=== Section Start ===

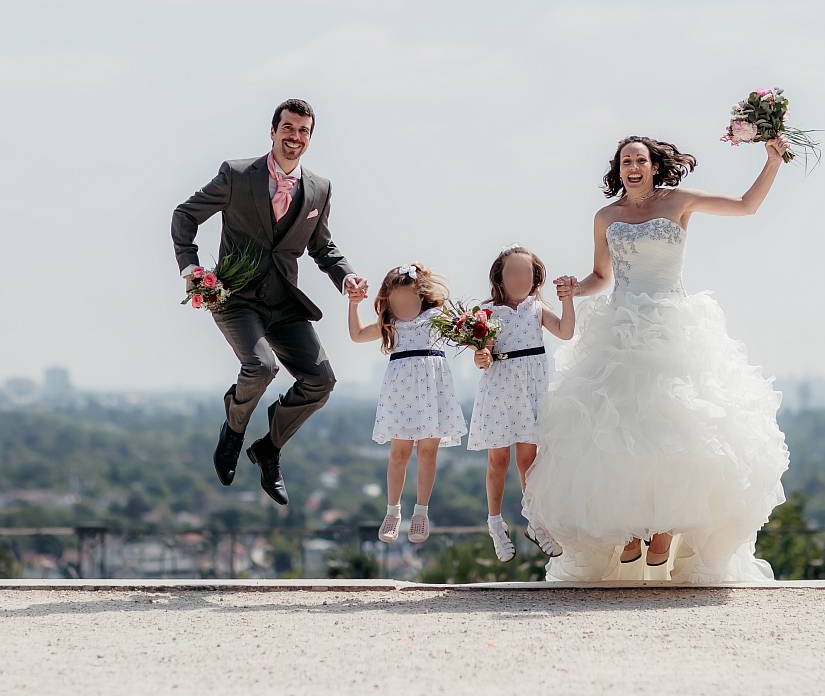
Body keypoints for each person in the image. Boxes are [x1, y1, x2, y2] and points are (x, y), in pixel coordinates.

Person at [521, 135, 792, 584]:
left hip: (672, 325)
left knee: (672, 426)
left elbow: (746, 206)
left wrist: (773, 160)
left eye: (640, 160)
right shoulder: (606, 216)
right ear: (618, 168)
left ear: (653, 165)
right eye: (626, 160)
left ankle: (665, 529)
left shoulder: (679, 201)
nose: (633, 166)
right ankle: (628, 531)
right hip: (619, 329)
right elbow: (601, 276)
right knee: (615, 431)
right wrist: (574, 289)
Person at [171, 98, 367, 506]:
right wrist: (190, 268)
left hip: (285, 302)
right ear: (273, 130)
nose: (295, 137)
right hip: (236, 298)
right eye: (288, 128)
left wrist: (346, 275)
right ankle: (234, 428)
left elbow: (323, 248)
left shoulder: (319, 189)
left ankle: (269, 448)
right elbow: (184, 216)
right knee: (261, 366)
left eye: (303, 131)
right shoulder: (237, 175)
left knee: (321, 381)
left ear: (310, 138)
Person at [467, 245, 574, 562]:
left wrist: (568, 299)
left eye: (525, 272)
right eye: (512, 272)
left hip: (531, 392)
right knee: (497, 461)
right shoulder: (485, 312)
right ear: (499, 276)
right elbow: (482, 356)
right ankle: (496, 523)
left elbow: (566, 332)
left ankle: (535, 520)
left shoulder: (537, 308)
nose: (518, 278)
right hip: (500, 391)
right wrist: (481, 354)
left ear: (535, 276)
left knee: (529, 460)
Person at [349, 263, 467, 543]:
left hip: (432, 393)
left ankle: (421, 512)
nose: (402, 305)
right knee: (398, 453)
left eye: (407, 298)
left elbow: (465, 333)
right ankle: (393, 511)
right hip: (401, 395)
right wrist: (353, 305)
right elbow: (356, 335)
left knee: (427, 453)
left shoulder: (437, 317)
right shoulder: (391, 324)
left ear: (421, 295)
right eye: (396, 301)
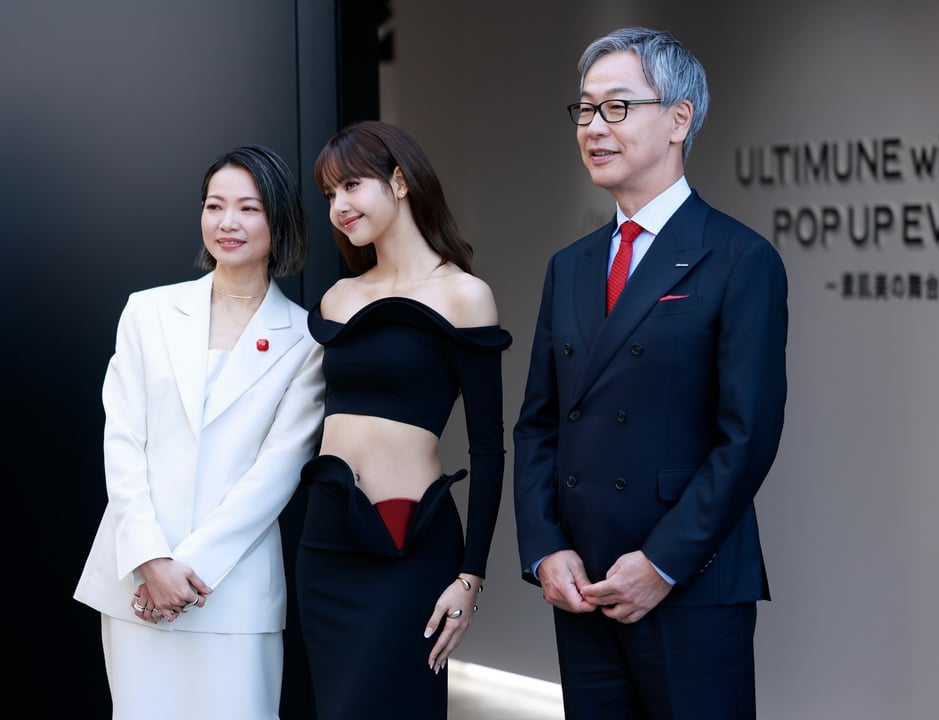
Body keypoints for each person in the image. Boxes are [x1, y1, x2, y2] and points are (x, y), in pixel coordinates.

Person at [513, 27, 788, 720]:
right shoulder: (570, 265)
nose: (593, 127)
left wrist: (661, 563)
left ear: (678, 119)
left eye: (617, 107)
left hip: (690, 583)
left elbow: (746, 437)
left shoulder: (738, 257)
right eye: (584, 109)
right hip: (585, 583)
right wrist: (546, 548)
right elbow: (539, 424)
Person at [74, 145, 326, 719]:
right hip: (137, 582)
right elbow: (122, 442)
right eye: (215, 206)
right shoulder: (147, 312)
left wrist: (188, 570)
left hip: (232, 589)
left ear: (280, 220)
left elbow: (278, 471)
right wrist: (151, 560)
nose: (227, 222)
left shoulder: (305, 339)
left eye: (248, 208)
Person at [295, 120, 512, 719]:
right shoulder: (338, 298)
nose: (339, 207)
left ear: (398, 181)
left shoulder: (464, 295)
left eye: (351, 186)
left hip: (408, 543)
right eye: (329, 194)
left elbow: (488, 448)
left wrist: (471, 577)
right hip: (326, 545)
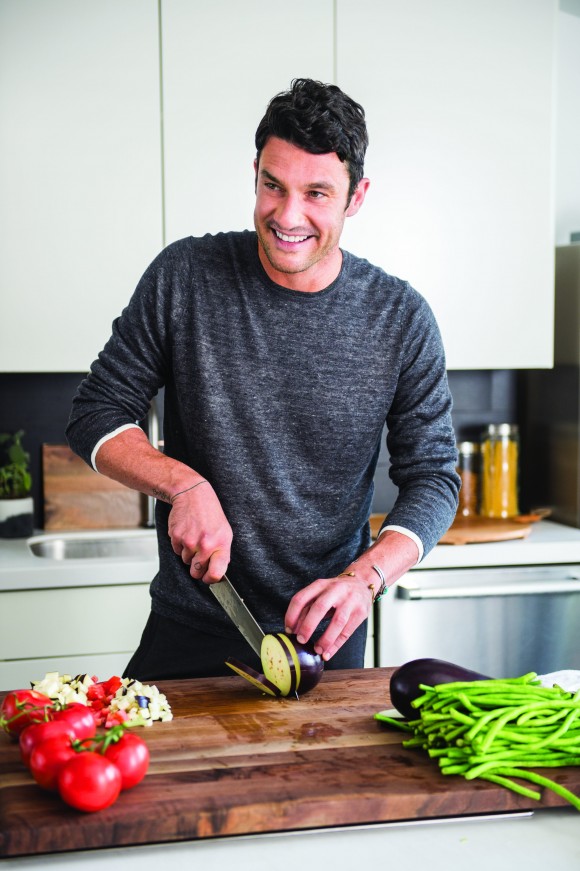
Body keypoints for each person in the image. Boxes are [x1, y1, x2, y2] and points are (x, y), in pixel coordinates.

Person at [66, 78, 460, 681]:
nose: (287, 215)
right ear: (255, 173)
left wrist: (368, 576)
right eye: (273, 185)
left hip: (324, 637)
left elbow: (433, 476)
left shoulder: (400, 319)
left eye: (317, 193)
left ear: (356, 197)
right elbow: (96, 411)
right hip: (191, 624)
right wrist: (184, 486)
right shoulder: (185, 277)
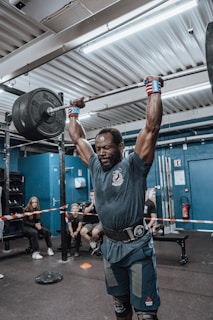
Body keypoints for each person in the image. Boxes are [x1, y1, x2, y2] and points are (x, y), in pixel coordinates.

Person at [68, 75, 163, 320]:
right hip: (110, 248)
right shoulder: (95, 166)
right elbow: (77, 138)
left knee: (145, 314)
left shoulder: (134, 165)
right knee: (120, 307)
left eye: (107, 147)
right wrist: (73, 112)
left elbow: (151, 129)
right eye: (98, 148)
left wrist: (153, 91)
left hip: (136, 248)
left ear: (121, 147)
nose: (101, 153)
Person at [80, 190, 103, 255]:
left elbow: (102, 213)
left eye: (94, 195)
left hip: (98, 223)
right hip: (89, 223)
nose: (93, 197)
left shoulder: (101, 204)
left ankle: (94, 245)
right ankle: (93, 244)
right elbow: (85, 212)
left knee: (94, 233)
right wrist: (92, 204)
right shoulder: (87, 204)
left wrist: (96, 204)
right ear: (90, 196)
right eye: (92, 195)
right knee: (82, 232)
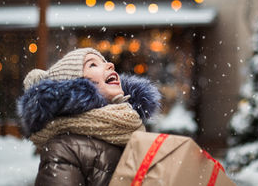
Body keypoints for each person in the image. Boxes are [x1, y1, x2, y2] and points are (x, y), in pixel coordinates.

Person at [16, 47, 161, 186]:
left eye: (105, 62)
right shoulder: (65, 148)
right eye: (92, 64)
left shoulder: (133, 132)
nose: (110, 65)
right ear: (77, 85)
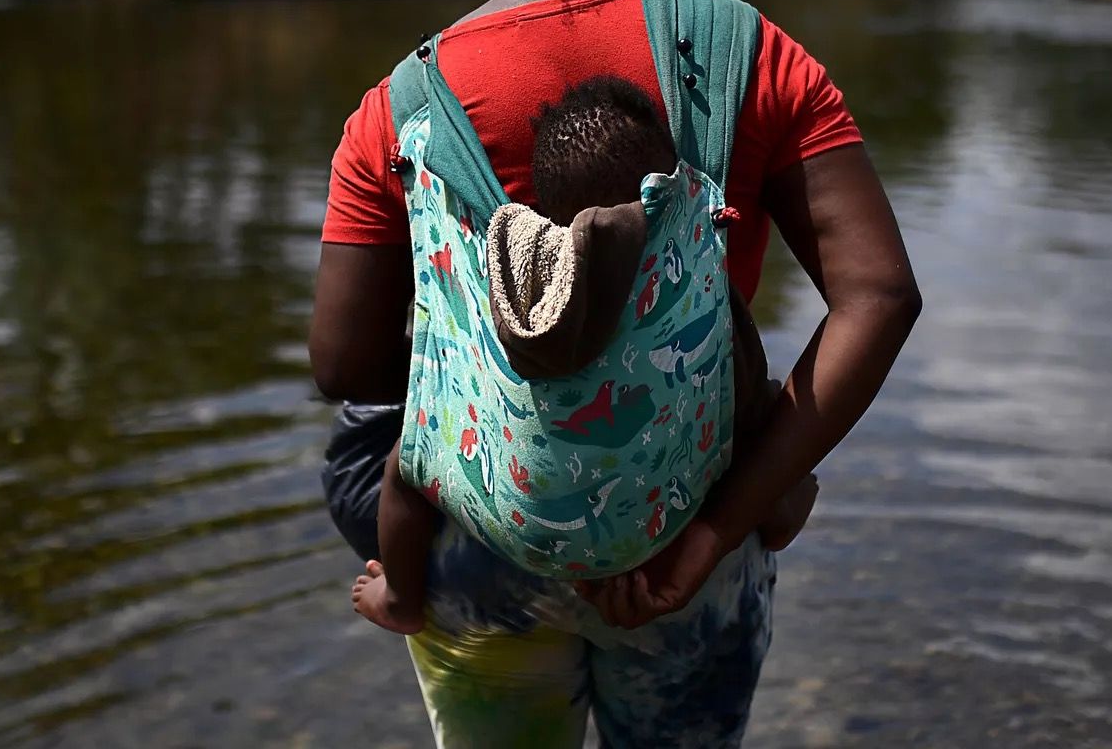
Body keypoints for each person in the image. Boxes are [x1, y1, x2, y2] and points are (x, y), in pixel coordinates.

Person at [312, 0, 919, 747]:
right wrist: (730, 521)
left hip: (481, 539)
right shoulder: (752, 55)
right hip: (689, 529)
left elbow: (344, 363)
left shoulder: (399, 109)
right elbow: (880, 298)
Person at [351, 75, 818, 636]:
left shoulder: (517, 279)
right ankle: (780, 512)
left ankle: (400, 598)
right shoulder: (684, 285)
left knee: (408, 461)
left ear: (547, 209)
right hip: (667, 527)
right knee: (752, 402)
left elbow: (340, 366)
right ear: (665, 192)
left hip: (515, 535)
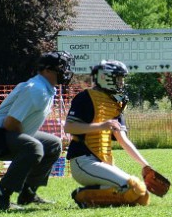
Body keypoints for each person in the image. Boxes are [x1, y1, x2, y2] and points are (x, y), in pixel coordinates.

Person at [0, 51, 75, 211]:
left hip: (5, 132)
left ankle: (27, 193)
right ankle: (1, 197)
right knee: (34, 147)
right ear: (47, 70)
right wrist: (27, 141)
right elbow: (10, 123)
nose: (65, 71)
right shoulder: (35, 89)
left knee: (53, 144)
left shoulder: (46, 88)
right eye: (61, 67)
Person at [64, 60, 153, 208]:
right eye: (118, 78)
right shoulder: (85, 97)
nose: (122, 83)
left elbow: (123, 140)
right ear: (105, 78)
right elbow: (69, 127)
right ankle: (84, 197)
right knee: (133, 187)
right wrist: (102, 125)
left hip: (103, 161)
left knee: (142, 195)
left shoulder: (115, 102)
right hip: (83, 161)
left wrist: (146, 165)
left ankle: (89, 193)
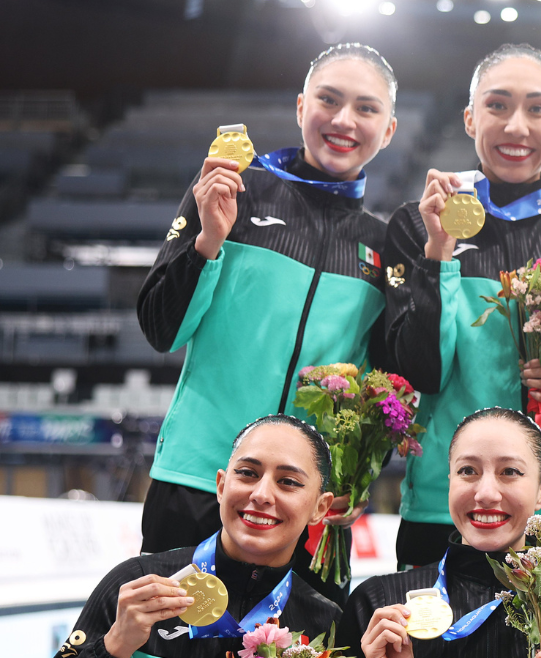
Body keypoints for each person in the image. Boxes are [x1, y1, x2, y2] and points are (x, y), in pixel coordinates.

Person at [137, 43, 400, 604]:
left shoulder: (383, 245)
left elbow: (384, 391)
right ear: (301, 105)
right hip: (198, 479)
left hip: (305, 503)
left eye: (366, 108)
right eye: (329, 100)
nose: (344, 120)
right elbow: (161, 328)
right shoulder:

=== Section End ===

#### ABOUT THIS TASK:
Reproduce every entry exactly, but omit each picture.

#### EXERCISE ANSWER:
Body keypoints for each person in the image. Boxes are [x1, y1, x2, y2] and points are (x, y), in pixel coordinates.

Person at [521, 135, 792, 584]:
left hip: (672, 325)
left knee: (672, 426)
left elbow: (746, 206)
left wrist: (773, 160)
left eye: (640, 160)
right shoulder: (606, 216)
right ear: (618, 168)
left ear: (653, 165)
right eye: (626, 160)
left ankle: (665, 529)
left shoulder: (679, 201)
nose: (633, 166)
right ankle: (628, 531)
right hip: (619, 329)
right elbow: (601, 276)
right knee: (615, 431)
right wrist: (574, 289)
Person at [171, 98, 367, 506]:
right wrist: (190, 268)
left hip: (285, 302)
right ear: (273, 130)
nose: (295, 137)
right hip: (236, 298)
right eye: (288, 128)
left wrist: (346, 275)
right ankle: (234, 428)
left elbow: (323, 248)
left shoulder: (319, 189)
left ankle: (269, 448)
right elbow: (184, 216)
right knee: (261, 366)
left eye: (303, 131)
right shoulder: (237, 175)
left knee: (321, 381)
left ear: (310, 138)
Person at [467, 245, 574, 562]:
left wrist: (568, 299)
left eye: (525, 272)
right eye: (512, 272)
left hip: (531, 392)
right knee: (497, 461)
right shoulder: (485, 312)
right ear: (499, 276)
right elbow: (482, 356)
right ankle: (496, 523)
left elbow: (566, 332)
left ankle: (535, 520)
left shoulder: (537, 308)
nose: (518, 278)
right hip: (500, 391)
right wrist: (481, 354)
left ear: (535, 276)
left knee: (529, 460)
Person at [349, 263, 467, 543]:
left hip: (432, 393)
left ankle: (421, 512)
nose: (402, 305)
right knee: (398, 453)
left eye: (407, 298)
left elbow: (465, 333)
right ankle: (393, 511)
right hip: (401, 395)
right wrist: (353, 305)
right elbow: (356, 335)
left knee: (427, 453)
left shoulder: (437, 317)
right shoulder: (391, 324)
left ear: (421, 295)
right eye: (396, 301)
Body keypoints for each person in the image. Boxes are [x1, y1, x2, y2] and points are (x, y), in pixel coordinates.

Person at [513, 27, 788, 720]:
right shoulder: (570, 265)
nose: (593, 127)
left wrist: (661, 563)
left ear: (678, 119)
left eye: (617, 107)
left hip: (690, 583)
left elbow: (746, 437)
left shoulder: (738, 257)
right eye: (584, 109)
right hip: (585, 583)
right wrist: (546, 548)
right elbow: (539, 424)
Person at [74, 145, 326, 719]:
right hip: (137, 582)
right elbow: (122, 442)
right eye: (215, 206)
right shoulder: (147, 312)
left wrist: (188, 570)
left hip: (232, 589)
left ear: (280, 220)
left elbow: (278, 471)
right wrist: (151, 560)
nose: (227, 222)
left shoulder: (305, 339)
left eye: (248, 208)
Person at [295, 120, 512, 719]:
right shoulder: (338, 298)
nose: (339, 207)
left ear: (398, 181)
left shoulder: (464, 295)
left eye: (351, 186)
left hip: (408, 543)
right eye: (329, 194)
left elbow: (488, 448)
left wrist: (471, 577)
right hip: (326, 545)
Body keypoints for each person in the image. Boxes are [x1, y1, x2, y2] and points are (x, y), in pixel coordinates.

Person at [66, 78, 460, 681]:
nose: (287, 215)
right ear: (255, 173)
left wrist: (368, 576)
right eye: (273, 185)
left hip: (324, 637)
left elbow: (433, 476)
left shoulder: (400, 319)
left eye: (317, 193)
left ear: (356, 197)
right elbow: (96, 411)
right hip: (191, 624)
right wrist: (184, 486)
right shoulder: (185, 277)
Body keypoints for each person in the image. Boxes are [x1, y1, x2, y2] and points are (x, y), in pixel coordinates.

Person at [68, 75, 163, 320]:
right hip: (110, 248)
right shoulder: (95, 166)
right elbow: (77, 138)
left knee: (145, 314)
left shoulder: (134, 165)
right knee: (120, 307)
left eye: (107, 147)
right wrist: (73, 112)
left elbow: (151, 129)
right eye: (98, 148)
left wrist: (153, 91)
left hip: (136, 248)
left ear: (121, 147)
nose: (101, 153)
Person at [80, 190, 103, 255]:
left elbow: (102, 213)
left eye: (94, 195)
left hip: (98, 223)
right hip: (89, 223)
nose: (93, 197)
left shoulder: (101, 204)
left ankle: (94, 245)
right ankle: (93, 244)
right elbow: (85, 212)
left knee: (94, 233)
right wrist: (92, 204)
right shoulder: (87, 204)
left wrist: (96, 204)
right ear: (90, 196)
right eye: (92, 195)
right knee: (82, 232)
Body keypoints for each person in the image. Boxes are [x1, y1, x2, y2] and points are (x, y), in pixel coordinates.

Person at [16, 47, 161, 186]:
left eye: (105, 62)
right shoulder: (65, 148)
right eye: (92, 64)
left shoulder: (133, 132)
nose: (110, 65)
right ear: (77, 85)
Body keypoints for each person in the image. Boxes are [x1, y1, x2, y2] and points are (x, y), in pixel coordinates.

Person at [312, 0, 919, 747]:
right wrist: (730, 521)
left hip: (481, 539)
right shoulder: (752, 55)
right hip: (689, 529)
left elbow: (344, 363)
left shoulder: (399, 109)
right elbow: (880, 298)
Person at [351, 75, 818, 636]:
left shoulder: (517, 279)
right ankle: (780, 512)
left ankle: (400, 598)
right shoulder: (684, 285)
left knee: (408, 461)
left ear: (547, 209)
right hip: (667, 527)
right knee: (752, 402)
left elbow: (340, 366)
right ear: (665, 192)
left hip: (515, 535)
Body keypoints for each person in the image. Boxes are [x1, y1, x2, y2] and points are (x, y), in pixel coordinates.

Person at [0, 51, 75, 211]:
left hip: (5, 132)
left ankle: (27, 193)
right ankle: (1, 197)
right knee: (34, 147)
right ear: (47, 70)
right wrist: (27, 141)
right elbow: (10, 123)
nose: (65, 71)
right shoulder: (35, 89)
left knee: (53, 144)
left shoulder: (46, 88)
right eye: (61, 67)
Person at [64, 60, 153, 208]:
right eye: (118, 78)
right shoulder: (85, 97)
nose: (122, 83)
left elbow: (123, 140)
right ear: (105, 78)
right elbow: (69, 127)
right ankle: (84, 197)
right knee: (133, 187)
right wrist: (102, 125)
left hip: (103, 161)
left knee: (142, 195)
left shoulder: (115, 102)
right hip: (83, 161)
left wrist: (146, 165)
left ankle: (89, 193)
Body keypoints for each person in the image. Boxes are [x1, y1, x2, y2] and points are (x, y), in pixel coordinates.

Person at [137, 43, 400, 604]:
left shoulder: (383, 245)
left elbow: (384, 391)
right ear: (301, 105)
right hip: (198, 479)
left hip: (305, 503)
left eye: (366, 108)
right eye: (329, 100)
nose: (344, 120)
right elbow: (161, 328)
right shoulder:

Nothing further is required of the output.